At Incentive QAS we have had a specialist service for cleaning police holding cells for many years and work closely with forces in the UK. Police holding cells and secure prison cells are often scenes of various types of bio-hazardous incidents that pose a high risk of infection for anyone who is in contact with it.
It is challenging work as our custody teams regularly face the risk of exposure to diseases such as HIV, Hepatitis C and Tuberculosis; aggression and abuse from detainees; and have to be on aware that the chemicals and equipment they have could be grabbed and used as a weapon or to self-harm.
Unfortunately, not everyone is a model detainee and perhaps one of the worst things we have to deal with is the aftermath of ‘dirty protests’ where prisoners refuse to use the provided facilities and defecate, urinate or spread bodily fluids in the area. These bodily fluids can harbor infectious diseases and need to be cleaned up in a safe and controlled manner to prevent infection. Walls, ceilings and other fixtures and fittings are often affected and it is not always contained within the confines of the individual’s cell. In many cases the detainee will repeat this behavior consistently during there stay.

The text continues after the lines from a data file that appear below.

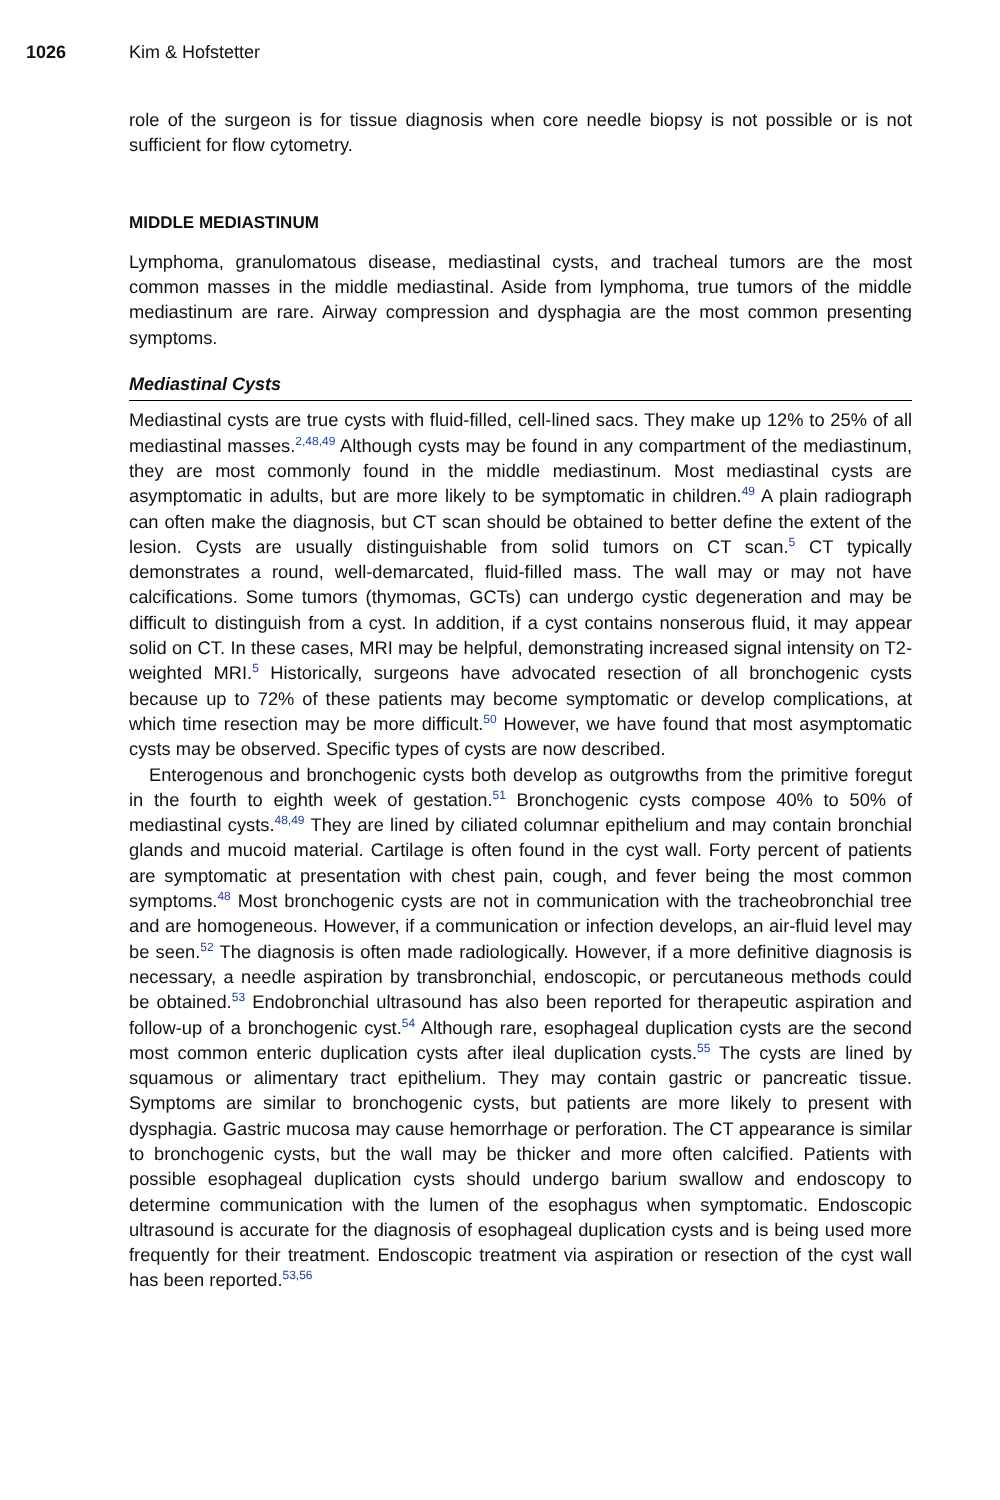1026 Kim & Hofstetter
role of the surgeon is for tissue diagnosis when core needle biopsy is not possible or is not sufficient for flow cytometry.
MIDDLE MEDIASTINUM
Lymphoma, granulomatous disease, mediastinal cysts, and tracheal tumors are the most common masses in the middle mediastinal. Aside from lymphoma, true tumors of the middle mediastinum are rare. Airway compression and dysphagia are the most common presenting symptoms.
Mediastinal Cysts
Mediastinal cysts are true cysts with fluid-filled, cell-lined sacs. They make up 12% to 25% of all mediastinal masses.<sup>2,48,49</sup> Although cysts may be found in any compartment of the mediastinum, they are most commonly found in the middle mediastinum. Most mediastinal cysts are asymptomatic in adults, but are more likely to be symptomatic in children.<sup>49</sup> A plain radiograph can often make the diagnosis, but CT scan should be obtained to better define the extent of the lesion. Cysts are usually distinguishable from solid tumors on CT scan.<sup>5</sup> CT typically demonstrates a round, well-demarcated, fluid-filled mass. The wall may or may not have calcifications. Some tumors (thymomas, GCTs) can undergo cystic degeneration and may be difficult to distinguish from a cyst. In addition, if a cyst contains nonserous fluid, it may appear solid on CT. In these cases, MRI may be helpful, demonstrating increased signal intensity on T2-weighted MRI.<sup>5</sup> Historically, surgeons have advocated resection of all bronchogenic cysts because up to 72% of these patients may become symptomatic or develop complications, at which time resection may be more difficult.<sup>50</sup> However, we have found that most asymptomatic cysts may be observed. Specific types of cysts are now described.
Enterogenous and bronchogenic cysts both develop as outgrowths from the primitive foregut in the fourth to eighth week of gestation.<sup>51</sup> Bronchogenic cysts compose 40% to 50% of mediastinal cysts.<sup>48,49</sup> They are lined by ciliated columnar epithelium and may contain bronchial glands and mucoid material. Cartilage is often found in the cyst wall. Forty percent of patients are symptomatic at presentation with chest pain, cough, and fever being the most common symptoms.<sup>48</sup> Most bronchogenic cysts are not in communication with the tracheobronchial tree and are homogeneous. However, if a communication or infection develops, an air-fluid level may be seen.<sup>52</sup> The diagnosis is often made radiologically. However, if a more definitive diagnosis is necessary, a needle aspiration by transbronchial, endoscopic, or percutaneous methods could be obtained.<sup>53</sup> Endobronchial ultrasound has also been reported for therapeutic aspiration and follow-up of a bronchogenic cyst.<sup>54</sup> Although rare, esophageal duplication cysts are the second most common enteric duplication cysts after ileal duplication cysts.<sup>55</sup> The cysts are lined by squamous or alimentary tract epithelium. They may contain gastric or pancreatic tissue. Symptoms are similar to bronchogenic cysts, but patients are more likely to present with dysphagia. Gastric mucosa may cause hemorrhage or perforation. The CT appearance is similar to bronchogenic cysts, but the wall may be thicker and more often calcified. Patients with possible esophageal duplication cysts should undergo barium swallow and endoscopy to determine communication with the lumen of the esophagus when symptomatic. Endoscopic ultrasound is accurate for the diagnosis of esophageal duplication cysts and is being used more frequently for their treatment. Endoscopic treatment via aspiration or resection of the cyst wall has been reported.<sup>53,56</sup>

Police stations are busy places, with a lot of people coming and going at all hours of the day and night and our role is to enable the station to continue to operate with minimal disruption and quickly ensure that all the areas are clean and safe for detainees to return.
In the UK, Custody Sergeants are responsible for the welfare of the arrested individuals and detainees during their time in custody, which includes providing a hygienic prison or holding cell. Arguably a true partnership approach is more important in this environment than any other due to the risks involved and we work extremely closely with the station custody teams.
Communication is key as often the situation is fast moving and volatile and we work to a strict documented protocol. That said flexibility is also important as the environment can be unpredictable and we can’t stop half way through a clean just because the shift has ended!
Our teams are made up of a special kind of person who understands the importance of the job and is able to handle it with the right mixture of resilience and sensitivity. They receive specialist training that covers the practicalities of the role such as the different types of equipment and chemicals we use; the importance of proper clinical disposal of all materials; as well as protection training which focuses on keeping them safe. Unfortunately infection is not the only danger and teams are on the look out for items such as needles. Continuity of the members of the team is a high priority for us as it helps to engender the good relationships and trust needed to make these operations really successful. As such motivation is key and we regularly reward our teams. We also take the time to get to know them, exploring their strengths and weaknesses so we can offer them development programmes that are specifically tailored to their exact needs. Finally, and most importantly, we give them the opportunity to deploy these newly acquired skills so they can make a positive and valued contribution to our business – which we believe is key towards improving employee satisfaction. As a result we have high levels of staff retention despite the challenging nature of these contracts.
In conclusion this kind of work is not a job for the faint hearted but one for those who want to do really valuable work and be part of a tight knit team.